┌────────

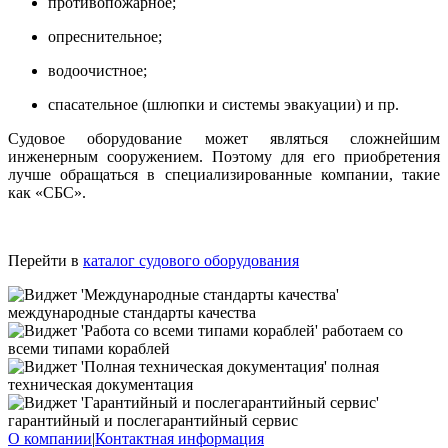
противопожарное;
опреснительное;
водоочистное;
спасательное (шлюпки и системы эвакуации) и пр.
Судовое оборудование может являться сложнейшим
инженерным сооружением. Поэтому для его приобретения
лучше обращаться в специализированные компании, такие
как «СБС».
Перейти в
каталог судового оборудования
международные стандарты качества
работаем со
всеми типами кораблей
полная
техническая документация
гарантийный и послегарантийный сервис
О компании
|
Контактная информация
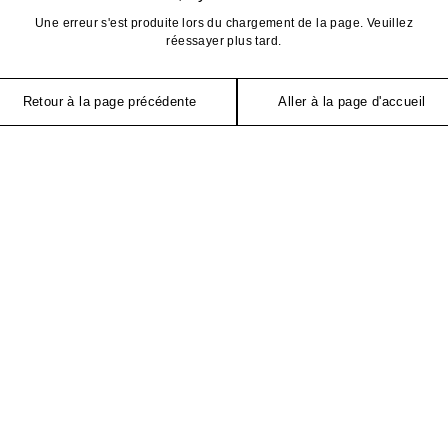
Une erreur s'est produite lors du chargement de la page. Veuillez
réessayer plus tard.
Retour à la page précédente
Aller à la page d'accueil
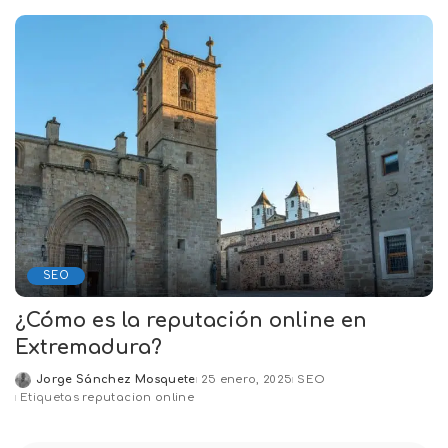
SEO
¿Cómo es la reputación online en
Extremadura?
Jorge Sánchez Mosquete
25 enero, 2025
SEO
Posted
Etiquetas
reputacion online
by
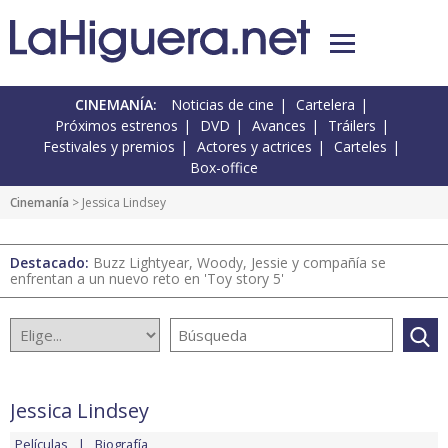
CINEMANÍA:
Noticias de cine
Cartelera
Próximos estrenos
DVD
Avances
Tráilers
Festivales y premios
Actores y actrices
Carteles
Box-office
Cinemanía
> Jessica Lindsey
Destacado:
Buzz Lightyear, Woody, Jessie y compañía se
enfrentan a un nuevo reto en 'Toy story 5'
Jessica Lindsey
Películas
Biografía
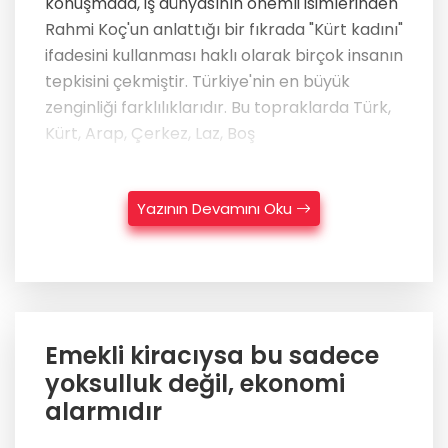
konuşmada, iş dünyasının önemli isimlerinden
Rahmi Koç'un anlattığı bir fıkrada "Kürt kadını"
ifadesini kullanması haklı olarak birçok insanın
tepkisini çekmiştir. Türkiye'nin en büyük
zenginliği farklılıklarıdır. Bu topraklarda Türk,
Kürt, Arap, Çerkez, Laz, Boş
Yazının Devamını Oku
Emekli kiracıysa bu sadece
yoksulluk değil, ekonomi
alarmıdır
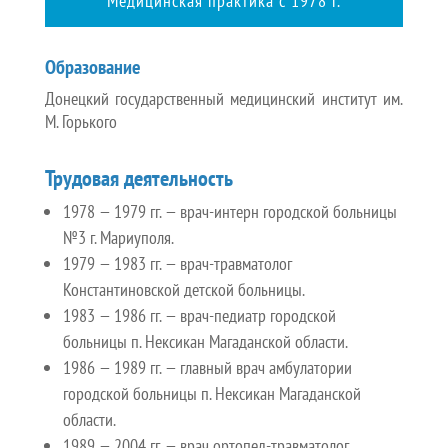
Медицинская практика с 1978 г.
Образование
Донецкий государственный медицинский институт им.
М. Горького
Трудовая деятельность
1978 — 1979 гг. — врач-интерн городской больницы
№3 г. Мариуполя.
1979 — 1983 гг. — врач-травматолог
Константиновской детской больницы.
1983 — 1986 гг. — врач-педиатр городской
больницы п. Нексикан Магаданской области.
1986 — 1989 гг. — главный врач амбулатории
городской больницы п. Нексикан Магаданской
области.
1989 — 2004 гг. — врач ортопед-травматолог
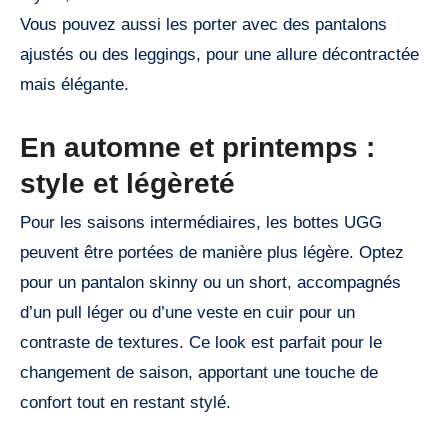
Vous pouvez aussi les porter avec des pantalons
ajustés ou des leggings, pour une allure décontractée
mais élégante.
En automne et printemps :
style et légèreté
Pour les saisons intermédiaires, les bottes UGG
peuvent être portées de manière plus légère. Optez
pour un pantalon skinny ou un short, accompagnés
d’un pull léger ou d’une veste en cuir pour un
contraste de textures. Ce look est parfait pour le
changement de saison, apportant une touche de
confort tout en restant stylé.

└────────
┌────────

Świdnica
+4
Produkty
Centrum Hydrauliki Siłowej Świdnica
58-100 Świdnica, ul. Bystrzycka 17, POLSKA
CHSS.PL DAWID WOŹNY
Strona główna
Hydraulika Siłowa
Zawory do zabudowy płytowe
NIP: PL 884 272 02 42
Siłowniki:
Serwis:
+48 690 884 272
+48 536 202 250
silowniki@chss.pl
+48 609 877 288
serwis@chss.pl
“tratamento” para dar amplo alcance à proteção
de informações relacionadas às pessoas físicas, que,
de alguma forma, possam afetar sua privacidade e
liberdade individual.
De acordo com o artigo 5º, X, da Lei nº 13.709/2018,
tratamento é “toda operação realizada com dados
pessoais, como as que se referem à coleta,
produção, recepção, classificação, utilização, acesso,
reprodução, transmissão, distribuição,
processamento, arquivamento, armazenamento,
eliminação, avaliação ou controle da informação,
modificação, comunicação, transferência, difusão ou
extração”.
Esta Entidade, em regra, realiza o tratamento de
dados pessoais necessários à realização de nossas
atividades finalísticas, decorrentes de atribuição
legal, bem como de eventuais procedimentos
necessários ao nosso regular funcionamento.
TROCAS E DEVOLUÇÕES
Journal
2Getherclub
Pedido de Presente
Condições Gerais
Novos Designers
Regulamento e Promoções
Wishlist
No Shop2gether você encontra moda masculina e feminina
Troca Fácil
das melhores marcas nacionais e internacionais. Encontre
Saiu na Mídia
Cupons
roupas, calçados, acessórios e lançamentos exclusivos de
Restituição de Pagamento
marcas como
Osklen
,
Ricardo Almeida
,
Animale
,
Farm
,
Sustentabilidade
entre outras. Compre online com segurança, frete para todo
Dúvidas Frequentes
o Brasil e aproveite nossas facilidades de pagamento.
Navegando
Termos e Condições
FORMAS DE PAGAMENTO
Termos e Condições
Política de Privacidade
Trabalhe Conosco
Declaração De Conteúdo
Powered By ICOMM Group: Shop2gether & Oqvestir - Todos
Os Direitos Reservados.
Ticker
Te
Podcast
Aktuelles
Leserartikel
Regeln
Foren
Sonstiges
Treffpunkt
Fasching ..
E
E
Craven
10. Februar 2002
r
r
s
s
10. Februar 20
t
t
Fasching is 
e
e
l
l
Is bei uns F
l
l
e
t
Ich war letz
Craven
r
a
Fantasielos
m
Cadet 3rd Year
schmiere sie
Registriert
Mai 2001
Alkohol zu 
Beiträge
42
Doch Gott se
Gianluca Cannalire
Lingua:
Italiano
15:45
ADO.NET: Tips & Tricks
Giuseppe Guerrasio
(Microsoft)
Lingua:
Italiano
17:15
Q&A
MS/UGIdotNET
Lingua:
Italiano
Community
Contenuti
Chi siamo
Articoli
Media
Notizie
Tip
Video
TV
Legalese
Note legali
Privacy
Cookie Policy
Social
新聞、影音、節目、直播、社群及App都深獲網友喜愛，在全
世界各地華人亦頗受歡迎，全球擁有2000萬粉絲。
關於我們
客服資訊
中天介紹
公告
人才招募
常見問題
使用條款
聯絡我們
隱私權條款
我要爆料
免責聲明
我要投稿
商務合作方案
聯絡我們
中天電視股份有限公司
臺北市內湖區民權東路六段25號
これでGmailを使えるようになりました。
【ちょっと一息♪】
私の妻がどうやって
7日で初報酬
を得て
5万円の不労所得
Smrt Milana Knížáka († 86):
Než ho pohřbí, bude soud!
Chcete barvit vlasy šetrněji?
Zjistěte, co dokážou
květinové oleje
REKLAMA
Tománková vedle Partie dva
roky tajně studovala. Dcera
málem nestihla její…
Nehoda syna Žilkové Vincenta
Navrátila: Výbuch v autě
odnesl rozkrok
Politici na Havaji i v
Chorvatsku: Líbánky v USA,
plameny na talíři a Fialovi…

└────────

__Action item__
Update the lines from the one containing "Vous pouvez aussi" through the one containing "confort tout en restant stylé." by changing "veste en cuir" to "veste en jean" and leaving everything else as it is. Return only those lines.

__Completed exercise__
Vous pouvez aussi les porter avec des pantalons
ajustés ou des leggings, pour une allure décontractée
mais élégante.
En automne et printemps :
style et légèreté
Pour les saisons intermédiaires, les bottes UGG
peuvent être portées de manière plus légère. Optez
pour un pantalon skinny ou un short, accompagnés
d’un pull léger ou d’une veste en jean pour un
contraste de textures. Ce look est parfait pour le
changement de saison, apportant une touche de
confort tout en restant stylé.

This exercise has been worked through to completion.